Accord franco-algérien : les arguments de la préfecture de police de Paris
Le préfet de police s’est appuyé sur l’extrait de casier judiciaire de M. OP pour justifier son refus. Il avançait que :
- La menace à l’ordre public est un motif légitime pour refuser un titre de séjour.
- L’ancienneté du séjour de M. OP et sa carrière professionnelle ne sont pas établies de manière suffisante.
Toutefois, cette argumentation de la préfecture de Police de Paris ne tient pas juridiquement face aux dispositions de l’accord franco-algérien qui garantissent un droit au séjour aux parents d’enfants français sans mention de la menace à l’ordre public comme critère d’exclusion.
Décision du juge des référés
Le tribunal administratif a suspendu l’exécution de l’arrêté du 26 juin 2024. Le juge a considéré que la décision préfectorale portait une atteinte grave à la vie familiale de M. OP et que l’absence de condamnations récentes ne permettait pas de justifier un risque actuel pour l’ordre public.
Il a donc été enjoint au préfet de police de réexaminer la situation de M. OP dans un délai d’un mois.
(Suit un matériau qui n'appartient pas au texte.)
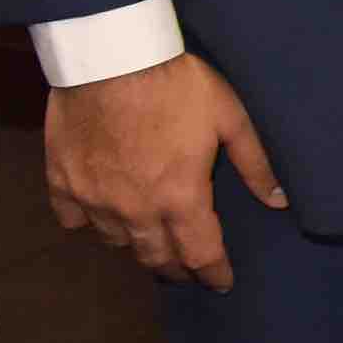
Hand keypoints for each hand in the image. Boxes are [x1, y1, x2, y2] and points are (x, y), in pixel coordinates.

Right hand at [44, 55, 283, 289]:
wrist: (111, 58)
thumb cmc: (176, 85)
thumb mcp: (230, 118)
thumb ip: (255, 164)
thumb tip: (280, 200)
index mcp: (180, 198)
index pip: (200, 254)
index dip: (214, 273)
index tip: (222, 284)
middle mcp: (135, 209)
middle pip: (156, 257)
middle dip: (177, 268)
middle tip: (189, 270)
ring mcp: (94, 199)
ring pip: (116, 242)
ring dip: (137, 245)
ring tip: (152, 240)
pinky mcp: (62, 183)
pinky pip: (74, 220)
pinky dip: (90, 222)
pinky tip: (103, 214)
Enseignements et implications
Cette affaire met en lumière une pratique fréquente des préfectures : l’invocation abusive de la menace à l’ordre public pour contourner les obligations posées par l’accord franco-algérien. Or, ce dernier, en tant qu’accord bilatéral, prime sur les dispositions générales du droit des étrangers en France.
Le cas de M. OP souligne plusieurs points essentiels :
- Le respect des accords internationaux
La France ne peut pas, sous couvert de politique migratoire, écarter des règles claires établies par un accord bilatéral. - L’importance de la vie familiale et du droit de l’enfant
L’expulsion d’un parent d’enfant français contrevient aux principes fondamentaux du droit à la vie familiale, protégés par la Convention européenne des droits de l’homme. - L’absence de menace actuelle comme critère décisif
Une condamnation ancienne ne saurait justifier indéfiniment un refus de titre de séjour, surtout lorsque l’étranger a démontré une réintégration réussie dans la société.
Ce jugement pourrait servir de jurisprudence pour d’autres cas similaires, rappelant que les autorités administratives doivent respecter les accords internationaux en vigueur et ne pas user abusivement du concept de menace à l’ordre public pour justifier des refus de titres de séjour.